The film rides over the folded edge of the internal assembly which could be a little rough.  Cover that edge with something smooth like black tape or glue a bit of old black T-shirt over it. Make sure you glue it flat so it doesn't get in the way of your image.

The pinhole

I'm not going to give directions on how to drill a pinhole. I'll link to a post I did about pinholes earlier and a second one. Both have a cursory set of directions on how to drill and measure a pinhole. To measure really accurately you'll need a flat bed scanner. You might be able to do it with a microscope attachment for your phone camera. If you don't have a way to measure it, do your best and just try it out and you'll probably be within a stop.  If you end up too overexposed or your images are too blurry, try again. It's easy and cheap.

The optimal pinhole size is .2mm for a 24mm camera, for a 45mm camera is .28mm and for 60mm is .33mm. The F ratio is going to depend on the size of your pinholes, but with the ideal pinholes on these it's f116 for the 24mm camera, f159 for the 45mm, and f183 for the 60mm.

In any event, tape the pinhole on the inside of the camera.

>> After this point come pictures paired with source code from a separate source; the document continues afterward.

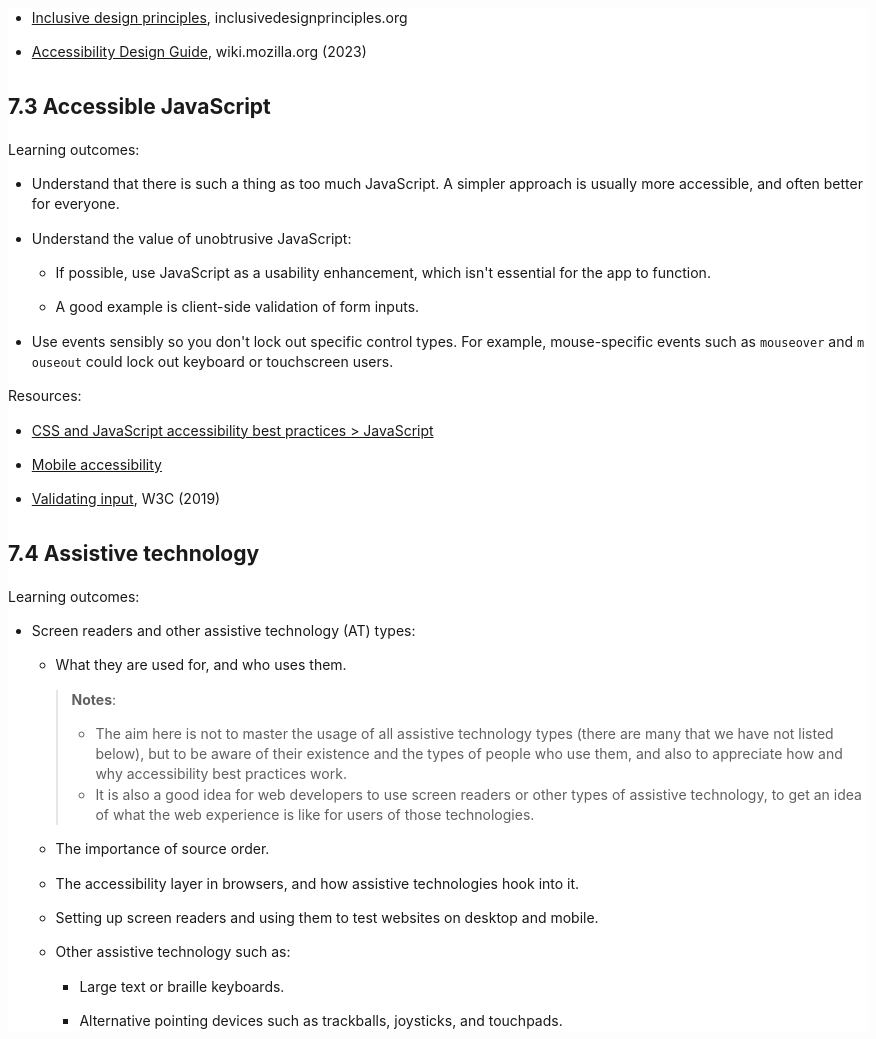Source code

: - [Inclusive design principles](https://inclusivedesignprinciples.org/), inclusivedesignprinciples.org

- [Accessibility Design Guide](https://wiki.mozilla.org/Accessibility/Design_Guide), wiki.mozilla.org (2023)

## 7.3 Accessible JavaScript

Learning outcomes:

- Understand that there is such a thing as too much JavaScript. A simpler approach is usually more accessible, and often better for everyone.

- Understand the value of unobtrusive JavaScript:

  - If possible, use JavaScript as a usability enhancement, which isn't essential for the app to function.

  - A good example is client-side validation of form inputs.

- Use events sensibly so you don't lock out specific control types. For example, mouse-specific events such as `mouseover` and `mouseout` could lock out keyboard or touchscreen users.

Resources:

- [CSS and JavaScript accessibility best practices > JavaScript](https://developer.mozilla.org/docs/Learn/Accessibility/CSS_and_JavaScript#javascript)

- [Mobile accessibility](https://developer.mozilla.org/docs/Learn/Accessibility/Mobile)

- [Validating input](https://www.w3.org/WAI/tutorials/forms/validation/), W3C (2019)

## 7.4 Assistive technology

Learning outcomes:

- Screen readers and other assistive technology (AT) types:

  - What they are used for, and who uses them.

  > **Notes**:
  >
  > - The aim here is not to master the usage of all assistive technology types (there are many that we have not listed below), but to be aware of their existence and the types of people who use them, and also to appreciate how and why accessibility best practices work.
  > - It is also a good idea for web developers to use screen readers or other types of assistive technology, to get an idea of what the web experience is like for users of those technologies.

  - The importance of source order.

  - The accessibility layer in browsers, and how assistive technologies hook into it.

  - Setting up screen readers and using them to test websites on desktop and mobile.

  - Other assistive technology such as:

    - Large text or braille keyboards.

    - Alternative pointing devices such as trackballs, joysticks, and touchpads.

If your tape isn't black, blacken it or cover it with the light proofing layer. You can leave a little shiny metal around the pinhole, but minimize it.

The viewfinders.

Glue the viewfinders on the top and sides of the camera. I like a little bit of 3D in my view finding lines and find it worthwhile to put the viewfinder on a layer of card stock.




The winder minder

There's really nothing but friction holding the winders in, and losing one will probably result in a light leak on your film.  (If you do lose one with film in the camera, put a piece of black tape over the hole, and wind it in subdued light with a key)  The winder minder slips over the winders and holds them on and is itself held on with two rubber bands.



Advancing the film.  

Film advance should be smooth if you've gotten the film bays the right size.  If the film gets a little sticky, loosen with the supply side and then take it up with the take-up.  Make sure the winders are both tight or you might have a bit of curved film inside the camera.  By the way, it shouldn't make any difference which is the supply side and which the take up, but if you put the supply on the right, the numbers will be right-side-up in the film counter window. For film loading and counting in the 35mm, refer to the original Populist instructions.

If you're mounted on a sturdy tripod and coordinated enough, advancing with both hands turning the winders at the same time is particularly smooth.

Then you go out and take pictures.

Paper cameras are not waterproof, and paper doesn't wear well, but I've got one that is covered in opaque black photographic tape that I've had in my pocket for 10 years.

Gregg Kemp had a strong preference for Pinhole Day images that were made on film with homemade cameras. You've still got six weeks to get it done. It probably takes about 4 hours work, but there's a bunch of times you have to wait for glue to dry, preferably overnight.

Have fun.  Let me know of any comments or questions.  I'd love to see pictures.